Esta concepción piagetiana está cercana a la denominada «edad de la razón» que a lo siete años fijó la iglesia católica para que los niños puedan acceder a los sacramentos de la confesión y la comunión, bajo el supuesto de que ya pueden tener conciencia de lo que es pecado y que, por tanto, viven y experimentan sentimientos de culpa, pueden mostrar arrepentimiento y poseer la capacidad, por contrición de corazón, para subsanar las acciones pecaminosas en las que haya incurrido. Antes de lo siete años es un infante (por etimología, es quien no es capaz de hablar y, en consecuencia, de entender); es decir, carece del sentido de la penitencia, del perdón y de asumir responsabilidad moral sobre sus actos. En otras religiones, como en el judaísmo y en el islam, tal uso de razón se considera que se alcanza en la pubertad.

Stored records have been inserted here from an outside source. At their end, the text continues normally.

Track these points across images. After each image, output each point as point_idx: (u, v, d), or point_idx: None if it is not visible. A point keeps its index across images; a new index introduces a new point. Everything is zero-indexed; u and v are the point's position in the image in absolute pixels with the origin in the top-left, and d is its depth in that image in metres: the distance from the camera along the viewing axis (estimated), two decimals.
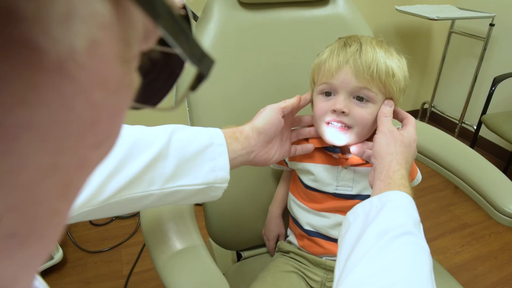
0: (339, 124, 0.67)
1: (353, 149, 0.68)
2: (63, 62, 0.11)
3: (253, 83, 0.86)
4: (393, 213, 0.50)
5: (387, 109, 0.66)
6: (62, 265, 1.47)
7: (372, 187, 0.60)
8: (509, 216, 0.76)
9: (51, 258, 1.40)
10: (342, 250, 0.51)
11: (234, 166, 0.62)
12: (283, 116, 0.67)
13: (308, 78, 0.75)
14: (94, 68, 0.12)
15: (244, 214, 0.88)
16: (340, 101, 0.66)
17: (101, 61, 0.12)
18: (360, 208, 0.54)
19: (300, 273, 0.78)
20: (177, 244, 0.63)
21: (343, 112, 0.65)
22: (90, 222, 1.70)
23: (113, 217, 1.73)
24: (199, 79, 0.19)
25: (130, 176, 0.51)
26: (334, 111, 0.66)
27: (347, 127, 0.67)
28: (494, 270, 1.56)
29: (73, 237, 1.60)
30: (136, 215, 1.74)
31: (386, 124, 0.64)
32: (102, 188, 0.49)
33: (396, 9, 2.06)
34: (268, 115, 0.65)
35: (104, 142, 0.14)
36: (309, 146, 0.75)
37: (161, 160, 0.54)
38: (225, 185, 0.60)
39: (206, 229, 0.87)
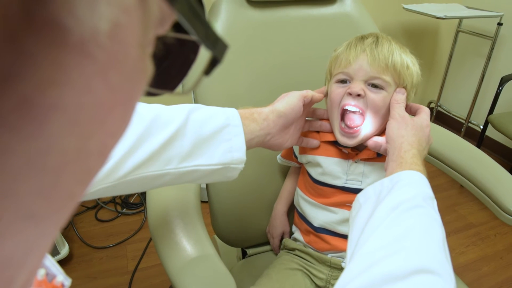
0: (355, 108, 0.68)
1: (369, 143, 0.69)
2: (86, 42, 0.11)
3: (260, 81, 0.86)
4: (403, 189, 0.51)
5: (399, 96, 0.67)
6: (68, 260, 1.49)
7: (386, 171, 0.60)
8: None
9: (58, 253, 1.41)
10: (354, 229, 0.51)
11: (251, 146, 0.62)
12: (303, 105, 0.68)
13: (315, 75, 0.76)
14: (114, 50, 0.12)
15: (250, 212, 0.88)
16: (356, 85, 0.68)
17: (120, 44, 0.12)
18: (371, 189, 0.55)
19: (305, 270, 0.79)
20: (184, 242, 0.63)
21: (358, 95, 0.67)
22: (96, 218, 1.71)
23: (119, 213, 1.74)
24: (213, 63, 0.19)
25: (147, 153, 0.51)
26: (350, 94, 0.68)
27: (361, 112, 0.68)
28: (499, 271, 1.55)
29: (79, 233, 1.62)
30: (141, 211, 1.76)
31: (398, 110, 0.65)
32: (120, 164, 0.49)
33: (403, 8, 2.05)
34: (291, 100, 0.66)
35: (119, 129, 0.15)
36: (315, 142, 0.77)
37: (178, 139, 0.54)
38: (241, 166, 0.60)
39: (212, 226, 0.88)
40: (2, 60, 0.10)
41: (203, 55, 0.20)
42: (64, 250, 1.44)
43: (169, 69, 0.20)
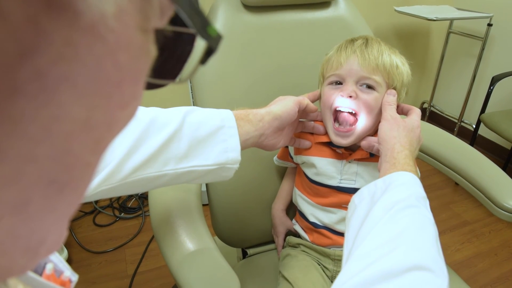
0: (347, 109, 0.70)
1: (363, 143, 0.71)
2: (96, 24, 0.13)
3: (257, 84, 0.88)
4: (396, 190, 0.53)
5: (390, 98, 0.69)
6: None
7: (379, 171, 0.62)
8: (508, 211, 0.77)
9: None
10: (350, 229, 0.53)
11: (246, 147, 0.64)
12: (298, 110, 0.70)
13: (311, 78, 0.77)
14: (120, 32, 0.14)
15: (250, 212, 0.90)
16: (347, 87, 0.70)
17: (126, 27, 0.14)
18: (365, 190, 0.57)
19: (316, 264, 0.80)
20: (187, 241, 0.64)
21: (350, 97, 0.69)
22: (94, 223, 1.71)
23: (117, 218, 1.74)
24: (209, 53, 0.20)
25: (146, 155, 0.53)
26: (342, 95, 0.70)
27: (354, 113, 0.70)
28: (494, 267, 1.58)
29: (78, 238, 1.62)
30: (139, 215, 1.76)
31: (389, 111, 0.67)
32: (120, 166, 0.51)
33: (395, 10, 2.08)
34: (288, 105, 0.68)
35: (129, 104, 0.16)
36: (307, 142, 0.79)
37: (175, 140, 0.56)
38: (236, 166, 0.62)
39: (212, 227, 0.89)
40: (22, 37, 0.11)
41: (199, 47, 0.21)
42: (63, 255, 1.44)
43: (168, 60, 0.22)
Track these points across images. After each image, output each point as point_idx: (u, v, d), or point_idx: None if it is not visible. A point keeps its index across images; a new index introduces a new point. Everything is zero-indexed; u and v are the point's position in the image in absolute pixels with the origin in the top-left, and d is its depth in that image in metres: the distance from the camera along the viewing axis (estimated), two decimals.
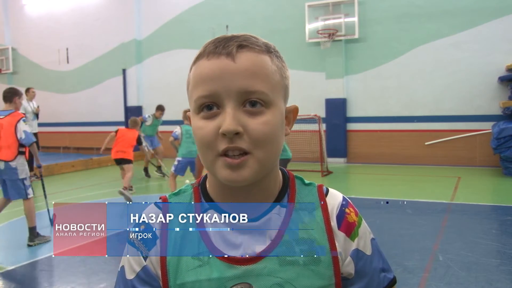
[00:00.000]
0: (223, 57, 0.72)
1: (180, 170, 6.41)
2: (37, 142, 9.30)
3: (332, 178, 8.91)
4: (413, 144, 10.37)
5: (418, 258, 4.16)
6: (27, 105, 9.18)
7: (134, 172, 7.30)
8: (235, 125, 0.69)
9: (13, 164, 4.73)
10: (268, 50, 0.76)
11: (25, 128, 4.83)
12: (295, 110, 0.82)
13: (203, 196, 0.82)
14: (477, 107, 9.76)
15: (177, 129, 6.43)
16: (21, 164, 4.80)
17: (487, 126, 9.51)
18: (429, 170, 6.45)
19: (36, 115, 9.52)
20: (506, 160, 8.55)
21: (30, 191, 4.83)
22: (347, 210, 0.82)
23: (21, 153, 4.80)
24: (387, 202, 5.71)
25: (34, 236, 4.81)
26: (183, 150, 6.34)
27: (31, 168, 9.52)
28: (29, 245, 4.76)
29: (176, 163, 6.38)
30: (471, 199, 5.44)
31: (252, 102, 0.72)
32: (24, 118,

La moralidad es un asunto exclusivamente humano; sólo los humanos tienen conciencia; como tal, es un constructo creado por las sociedades que se manifiesta en reglas, deberes y derechos, asociados a conceptos como justicia, igualdad, solidaridad y el bien común. La conciencia de lo moral permite reconocer la unicidad de la existencia individual y de la construcción colectiva del sentido de humanidad y de unión planetaria. Así, la conciencia moral se define como: «La realidad dinámica que capacita al hombre para captar y vivir los valores morales. Su desarrollo y perfección dependen del desarrollo y de la perfección de la personalidad de cada hombre». (https://shorturl.at/Wx3lg).
Con algún sentido de circularidad, se precisa tener conciencia de que tenemos conciencia moral, la que permite el reconocimiento de todo aquello que es de valía para sí mismo, para la sociedad, para la armonía social, la preservación de las culturas, el reforzamiento de los valores esenciales y la construcción de nuevos, según las circunstancias emergentes, que se dan como resultado de las acciones y evolución de los ethos en las distintas sociedades. El ethos, asociado al concepto mismo de la ética, representa, en cada caso, una predisposición para el acatamiento y la promoción de los valores universales que permiten consolidar culturas basadas en el bien común.
Por reiteración, una meta esencial en la formación de todos los ciudadanos es la de tener conciencia de los comportamientos que son buenos o malos, de diferenciar entre lo justo y lo injusto, de sentir y valorar la moralidad de sus actos, de emitir juicios morales y, así, desarrollar el imprescindible criterio moral. Este criterio es la fundamentación de la estructuración del carácter y de la personalidad de cada uno. Una educación que no forme en el desarrollo de la conciencia y del criterio moral es una institución social fallida.
El criterio moral se construye con normas y valores aprendidos insertos en nuestras culturas y son esenciales para una vida socialmente productiva y armónica. Los juicios morales marcan el sendero para la toma de decisiones apropiadas, se derivan de tal criterio y expresan la percepción de lo correcto o incorrecto, de la bondad o maldad de determinadas acciones. Sobre los criterios morales y la formación en los juicios morales recaen las relaciones interpersonales saludables y la construcción de sociedades más justas y éticas.